**WHAT YOU WILL DO:**
Convert the lines of the material that follows, from the line holding "aktivní umělkyní" through the line holding "Sie an, das", inclusive, into a JSON list of strings with one string per line and blank lines omitted. Leave the pictures out of the list.

**WORKING DATA:**
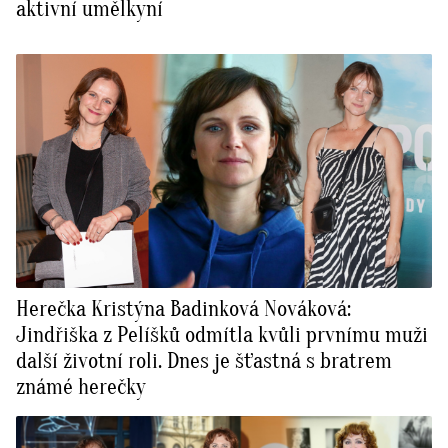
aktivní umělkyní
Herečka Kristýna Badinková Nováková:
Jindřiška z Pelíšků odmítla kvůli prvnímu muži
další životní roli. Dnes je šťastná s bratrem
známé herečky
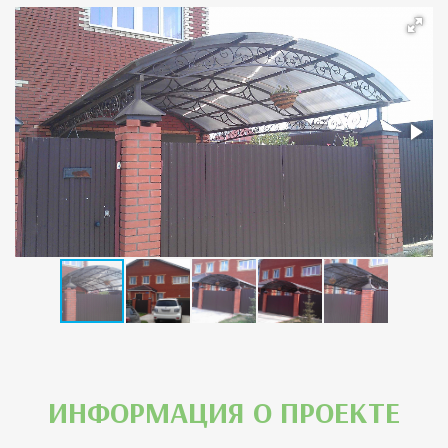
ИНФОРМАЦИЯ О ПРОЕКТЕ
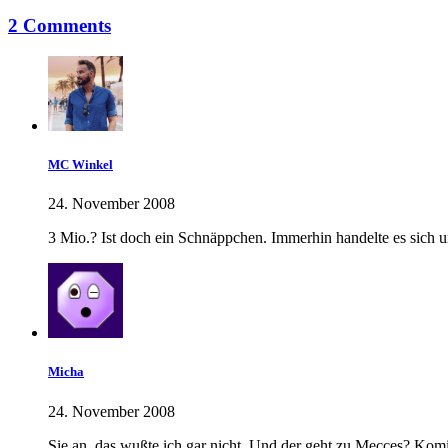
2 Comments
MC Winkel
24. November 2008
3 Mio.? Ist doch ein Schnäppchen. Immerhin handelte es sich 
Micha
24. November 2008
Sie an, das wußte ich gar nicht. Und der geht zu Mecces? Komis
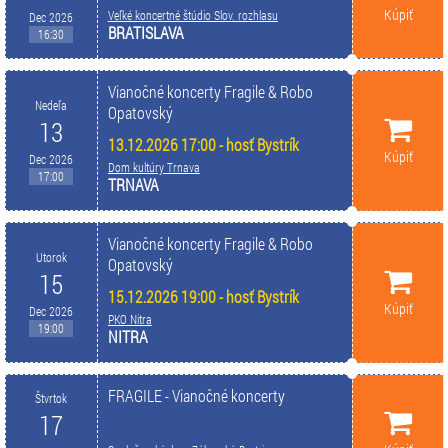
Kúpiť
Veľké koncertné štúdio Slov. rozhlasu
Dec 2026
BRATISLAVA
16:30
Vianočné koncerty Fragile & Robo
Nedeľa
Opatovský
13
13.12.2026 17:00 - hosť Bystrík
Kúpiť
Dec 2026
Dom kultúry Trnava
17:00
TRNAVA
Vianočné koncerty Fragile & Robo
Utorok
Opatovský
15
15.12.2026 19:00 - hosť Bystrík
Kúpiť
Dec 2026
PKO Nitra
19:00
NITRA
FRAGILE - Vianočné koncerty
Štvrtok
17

...

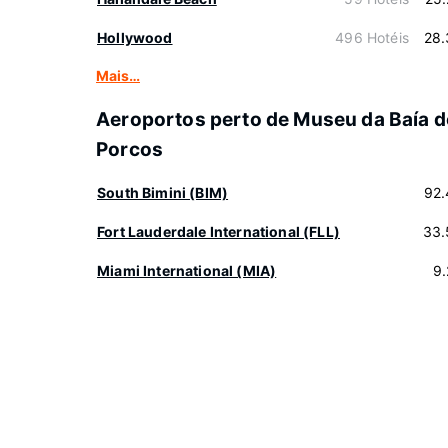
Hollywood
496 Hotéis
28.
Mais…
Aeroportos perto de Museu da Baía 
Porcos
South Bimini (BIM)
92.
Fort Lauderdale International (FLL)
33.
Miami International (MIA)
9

**YOUR RESPONSE:**
[
  "aktivní umělkyní",
  "Herečka Kristýna Badinková Nováková:",
  "Jindřiška z Pelíšků odmítla kvůli prvnímu muži",
  "další životní roli. Dnes je šťastná s bratrem",
  "známé herečky",
  "ИНФОРМАЦИЯ О ПРОЕКТЕ",
  "2 Comments",
  "MC Winkel",
  "24. November 2008",
  "3 Mio.? Ist doch ein Schnäppchen. Immerhin handelte es sich ",
  "Micha",
  "24. November 2008",
  "Sie an, das wußte ich gar nicht. Und der geht zu Mecces? Komis"
]